The Seahorse Extracellular Flux Analyzer was used to complete the proposed measurements of in vivo oxidative stress in 24hpf zebrafish embryos and qRT-PCR was conducted at 48hpf using primers for a number of oxidative stress genes in the superoxide dismutase (sod), glutathione transferase (gst), and glutathione peroxidase (gpx) families, important in cellular detoxification and protection from oxidative damage. Several oxidative stress genes were differentially upregulated after developmental exposures to these selected OPAHs. Using the Seahorse assay, mitochondrial function was evaluated by measuring the oxygen consumption rate (ocr). There were decreases in baseline and ATP-linked oxygen consumption rates, and the maximum oxygen capacity in embryos exposed to 9,10-PHEQ, 7,12-B[a]AQ, BEZO, and XAN.
The chemical genetic screen was designed to detect small molecules that could modulate the effects of developmental OPAH exposure. The research team quickly screened approximately 5000 small molecules against the separate effects of BEZO, 7,12-B[a]AQ and phenanthrene quinone and uncovered just over 20 obvious, but putative, hits where OPAH malformation severity was strongly reduced. These results will be pursued via other funding mechanisms. The researchers shifted the focus of Specific Aim 3 to examine PAH effects on early development gene expression changes and cognitive outcomes later in life. The basis for pursuing adult cognitive phenotypes from PAH exposure stems from observations of robust behavioral differences as early as 5 dpf. The researchers are presently analyzing the RNA-Seq data from 6 - 48 hpf exposures of 0.1 and 1ppm B[a]P and 1ppm dibenzo[a,l]pyrene DB[a,l]P. Embryos were exposed in 3 biological replicates of 20 embryos each.
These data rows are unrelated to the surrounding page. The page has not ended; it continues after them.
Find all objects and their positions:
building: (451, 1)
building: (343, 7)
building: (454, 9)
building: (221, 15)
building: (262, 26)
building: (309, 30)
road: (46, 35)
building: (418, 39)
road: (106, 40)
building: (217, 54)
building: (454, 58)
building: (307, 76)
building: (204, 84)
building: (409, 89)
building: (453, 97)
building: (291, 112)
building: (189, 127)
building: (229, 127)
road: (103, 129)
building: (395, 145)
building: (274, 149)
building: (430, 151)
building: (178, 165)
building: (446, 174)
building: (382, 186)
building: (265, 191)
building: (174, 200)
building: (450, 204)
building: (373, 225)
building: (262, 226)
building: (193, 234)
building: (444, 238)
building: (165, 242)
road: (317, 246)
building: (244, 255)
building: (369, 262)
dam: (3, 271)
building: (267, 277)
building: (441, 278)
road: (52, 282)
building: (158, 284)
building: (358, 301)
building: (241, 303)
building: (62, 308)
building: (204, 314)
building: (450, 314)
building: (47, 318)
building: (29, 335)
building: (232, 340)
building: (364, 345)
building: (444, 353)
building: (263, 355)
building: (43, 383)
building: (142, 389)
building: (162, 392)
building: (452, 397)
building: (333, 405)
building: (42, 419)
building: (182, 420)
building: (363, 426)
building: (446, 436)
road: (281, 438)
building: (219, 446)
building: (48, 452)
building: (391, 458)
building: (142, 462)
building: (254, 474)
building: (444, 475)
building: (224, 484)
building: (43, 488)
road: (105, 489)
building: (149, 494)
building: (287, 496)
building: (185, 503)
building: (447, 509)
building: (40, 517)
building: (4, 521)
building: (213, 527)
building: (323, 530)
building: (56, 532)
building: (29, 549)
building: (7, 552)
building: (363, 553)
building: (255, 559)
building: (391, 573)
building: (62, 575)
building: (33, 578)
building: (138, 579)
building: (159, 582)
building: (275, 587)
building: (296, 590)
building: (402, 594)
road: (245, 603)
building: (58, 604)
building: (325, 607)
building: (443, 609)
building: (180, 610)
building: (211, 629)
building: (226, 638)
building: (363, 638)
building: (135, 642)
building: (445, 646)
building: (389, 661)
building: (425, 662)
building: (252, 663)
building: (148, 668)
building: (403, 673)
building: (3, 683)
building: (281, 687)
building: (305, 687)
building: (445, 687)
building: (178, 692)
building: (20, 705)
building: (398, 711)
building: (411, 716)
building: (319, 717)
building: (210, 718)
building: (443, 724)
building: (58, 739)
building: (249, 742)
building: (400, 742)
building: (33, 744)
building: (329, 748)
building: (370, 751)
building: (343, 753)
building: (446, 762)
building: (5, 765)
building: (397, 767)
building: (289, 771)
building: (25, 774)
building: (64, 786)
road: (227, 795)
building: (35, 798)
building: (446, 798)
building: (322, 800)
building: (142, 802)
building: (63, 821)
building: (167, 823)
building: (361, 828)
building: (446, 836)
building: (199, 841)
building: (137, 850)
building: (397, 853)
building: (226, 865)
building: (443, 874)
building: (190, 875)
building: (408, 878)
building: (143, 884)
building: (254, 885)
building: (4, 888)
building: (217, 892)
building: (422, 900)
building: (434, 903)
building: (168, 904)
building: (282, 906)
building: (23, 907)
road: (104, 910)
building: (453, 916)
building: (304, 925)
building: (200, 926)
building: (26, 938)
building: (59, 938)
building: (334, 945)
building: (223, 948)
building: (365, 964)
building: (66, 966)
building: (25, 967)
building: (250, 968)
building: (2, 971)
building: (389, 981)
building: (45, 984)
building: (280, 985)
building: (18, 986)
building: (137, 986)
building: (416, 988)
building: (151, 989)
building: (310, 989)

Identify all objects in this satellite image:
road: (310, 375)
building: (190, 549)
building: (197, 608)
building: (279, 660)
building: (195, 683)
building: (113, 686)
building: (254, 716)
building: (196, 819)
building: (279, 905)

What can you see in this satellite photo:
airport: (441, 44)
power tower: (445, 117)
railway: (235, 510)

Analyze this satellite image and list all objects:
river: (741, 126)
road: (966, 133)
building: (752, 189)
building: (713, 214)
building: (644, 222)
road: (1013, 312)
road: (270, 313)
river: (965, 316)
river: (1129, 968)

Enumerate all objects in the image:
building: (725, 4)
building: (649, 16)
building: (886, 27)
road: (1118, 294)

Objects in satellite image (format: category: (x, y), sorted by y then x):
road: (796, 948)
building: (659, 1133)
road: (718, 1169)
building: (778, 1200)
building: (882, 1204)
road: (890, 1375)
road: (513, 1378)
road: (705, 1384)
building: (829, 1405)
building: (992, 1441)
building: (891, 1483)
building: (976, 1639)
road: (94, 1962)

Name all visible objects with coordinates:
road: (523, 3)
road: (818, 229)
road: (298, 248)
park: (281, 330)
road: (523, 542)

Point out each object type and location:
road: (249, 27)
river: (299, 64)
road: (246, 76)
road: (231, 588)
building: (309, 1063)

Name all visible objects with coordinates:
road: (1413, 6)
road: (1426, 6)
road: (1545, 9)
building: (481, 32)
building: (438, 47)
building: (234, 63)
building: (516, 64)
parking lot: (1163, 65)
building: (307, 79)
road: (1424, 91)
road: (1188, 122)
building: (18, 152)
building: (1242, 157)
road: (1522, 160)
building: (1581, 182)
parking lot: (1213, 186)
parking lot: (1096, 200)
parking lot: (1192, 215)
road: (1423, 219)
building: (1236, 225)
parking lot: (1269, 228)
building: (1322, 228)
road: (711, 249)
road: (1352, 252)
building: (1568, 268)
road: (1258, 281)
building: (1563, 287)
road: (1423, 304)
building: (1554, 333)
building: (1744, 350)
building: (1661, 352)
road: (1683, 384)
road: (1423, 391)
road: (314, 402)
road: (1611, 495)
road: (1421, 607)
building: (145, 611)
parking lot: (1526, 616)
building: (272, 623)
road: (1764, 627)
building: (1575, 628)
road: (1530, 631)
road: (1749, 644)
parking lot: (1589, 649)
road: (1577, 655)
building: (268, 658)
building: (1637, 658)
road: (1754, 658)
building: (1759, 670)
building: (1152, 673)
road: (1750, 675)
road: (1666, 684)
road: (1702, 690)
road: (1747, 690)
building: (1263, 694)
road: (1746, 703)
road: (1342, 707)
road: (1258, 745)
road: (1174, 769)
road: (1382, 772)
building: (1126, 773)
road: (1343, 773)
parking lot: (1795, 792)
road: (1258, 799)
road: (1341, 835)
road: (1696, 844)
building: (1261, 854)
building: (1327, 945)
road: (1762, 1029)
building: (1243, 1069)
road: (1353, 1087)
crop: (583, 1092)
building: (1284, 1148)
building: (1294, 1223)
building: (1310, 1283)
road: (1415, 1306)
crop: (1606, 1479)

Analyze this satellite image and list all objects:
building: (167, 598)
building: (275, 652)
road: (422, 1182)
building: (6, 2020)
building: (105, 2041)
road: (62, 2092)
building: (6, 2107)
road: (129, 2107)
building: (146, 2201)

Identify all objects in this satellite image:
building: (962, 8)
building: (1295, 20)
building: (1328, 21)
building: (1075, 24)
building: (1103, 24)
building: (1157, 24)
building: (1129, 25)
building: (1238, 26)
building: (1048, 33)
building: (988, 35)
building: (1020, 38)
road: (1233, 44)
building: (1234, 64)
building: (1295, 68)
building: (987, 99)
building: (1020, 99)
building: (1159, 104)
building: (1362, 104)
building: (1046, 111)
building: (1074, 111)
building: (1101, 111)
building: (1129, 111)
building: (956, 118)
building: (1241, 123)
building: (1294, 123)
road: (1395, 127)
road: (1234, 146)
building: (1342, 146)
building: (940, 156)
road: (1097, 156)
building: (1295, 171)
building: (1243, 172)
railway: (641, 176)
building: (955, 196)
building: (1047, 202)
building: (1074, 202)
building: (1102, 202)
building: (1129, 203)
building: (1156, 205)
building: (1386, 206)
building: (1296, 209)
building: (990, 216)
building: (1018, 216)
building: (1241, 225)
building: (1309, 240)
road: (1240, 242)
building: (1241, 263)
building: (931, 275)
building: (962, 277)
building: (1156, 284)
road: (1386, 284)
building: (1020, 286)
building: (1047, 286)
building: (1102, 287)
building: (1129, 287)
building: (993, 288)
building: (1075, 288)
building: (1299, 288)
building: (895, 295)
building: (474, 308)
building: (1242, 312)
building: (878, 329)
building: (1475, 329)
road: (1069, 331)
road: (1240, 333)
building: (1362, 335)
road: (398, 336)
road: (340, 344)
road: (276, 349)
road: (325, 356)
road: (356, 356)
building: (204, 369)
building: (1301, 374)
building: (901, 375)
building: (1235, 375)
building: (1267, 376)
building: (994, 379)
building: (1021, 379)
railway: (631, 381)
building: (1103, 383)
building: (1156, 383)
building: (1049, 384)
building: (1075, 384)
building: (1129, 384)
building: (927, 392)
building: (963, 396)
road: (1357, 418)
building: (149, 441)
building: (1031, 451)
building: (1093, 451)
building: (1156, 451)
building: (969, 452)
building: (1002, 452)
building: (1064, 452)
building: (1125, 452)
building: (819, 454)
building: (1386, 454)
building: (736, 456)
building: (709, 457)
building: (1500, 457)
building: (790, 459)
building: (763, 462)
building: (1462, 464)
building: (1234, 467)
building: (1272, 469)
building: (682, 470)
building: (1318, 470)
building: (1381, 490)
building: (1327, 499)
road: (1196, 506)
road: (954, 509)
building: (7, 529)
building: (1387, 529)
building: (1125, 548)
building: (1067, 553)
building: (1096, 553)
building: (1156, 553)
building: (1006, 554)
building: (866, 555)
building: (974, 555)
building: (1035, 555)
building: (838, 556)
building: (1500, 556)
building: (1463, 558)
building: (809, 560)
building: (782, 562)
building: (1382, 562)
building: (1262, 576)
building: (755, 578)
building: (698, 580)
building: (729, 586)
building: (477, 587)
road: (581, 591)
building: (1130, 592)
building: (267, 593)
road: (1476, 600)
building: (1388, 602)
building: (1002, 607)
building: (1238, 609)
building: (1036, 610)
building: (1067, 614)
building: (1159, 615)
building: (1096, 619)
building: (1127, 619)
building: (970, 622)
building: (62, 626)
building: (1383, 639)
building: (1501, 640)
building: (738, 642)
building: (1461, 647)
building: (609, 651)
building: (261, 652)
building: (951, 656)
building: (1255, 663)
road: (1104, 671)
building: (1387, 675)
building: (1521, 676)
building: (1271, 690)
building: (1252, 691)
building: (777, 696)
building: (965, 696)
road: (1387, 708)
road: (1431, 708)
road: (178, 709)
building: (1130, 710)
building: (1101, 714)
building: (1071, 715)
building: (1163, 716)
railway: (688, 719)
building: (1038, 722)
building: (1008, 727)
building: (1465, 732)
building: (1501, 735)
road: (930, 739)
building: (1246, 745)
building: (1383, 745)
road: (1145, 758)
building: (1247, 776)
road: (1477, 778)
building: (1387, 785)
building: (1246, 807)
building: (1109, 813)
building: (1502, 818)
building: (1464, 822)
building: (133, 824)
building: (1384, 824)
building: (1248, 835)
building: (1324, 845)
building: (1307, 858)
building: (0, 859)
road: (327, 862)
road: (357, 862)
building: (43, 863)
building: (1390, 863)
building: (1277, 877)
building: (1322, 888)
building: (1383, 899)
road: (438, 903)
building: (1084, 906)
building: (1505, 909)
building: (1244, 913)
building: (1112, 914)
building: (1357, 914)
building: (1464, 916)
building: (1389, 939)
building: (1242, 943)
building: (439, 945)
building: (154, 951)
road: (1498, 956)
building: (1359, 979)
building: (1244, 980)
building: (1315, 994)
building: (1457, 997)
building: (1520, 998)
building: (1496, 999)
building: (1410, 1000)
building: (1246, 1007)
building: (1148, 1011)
The research team is now assessing cognition in adult fish from these same B[a]P and DB[a,l]P exposure cohorts with place preference-shuttle box learning experiments in the laboratory. These experiments will be completed in March 2013 and the investigators are already pursuing a similar approach with the OPAHs BEZO, 7,12-B[a]AQ, 9,10-PHEQ and XAN.
This project pioneered the systematic investigation of the developmental effects of parent and oxygenated PAH (OPAH) exposure. There is growing evidence that OPAHs may be more toxic than parent PAHs. Parent and OPAHs induce different morphological and behavioral effects on development dependent on their structure. Members of each class can be aryl hydrocarbon receptor (AHR) dependent and independent. The gene expression changes, oxidative stress responses and behavioral effects data are becoming a rich body of data from which new insight into the mechanisms of PAH developmental toxicity will continue to emerge. These data will also provide valuable biomarker information for comparison with environmental mixtures containing PAHs. The research team has good reason to anticipate that low micromolar developmental exposures to some parent and oxy PAHs will elicit adverse cognitive outcomes in adults. These studies are important to understanding the mechanisms and long term health impacts of these ubiquitous contaminants.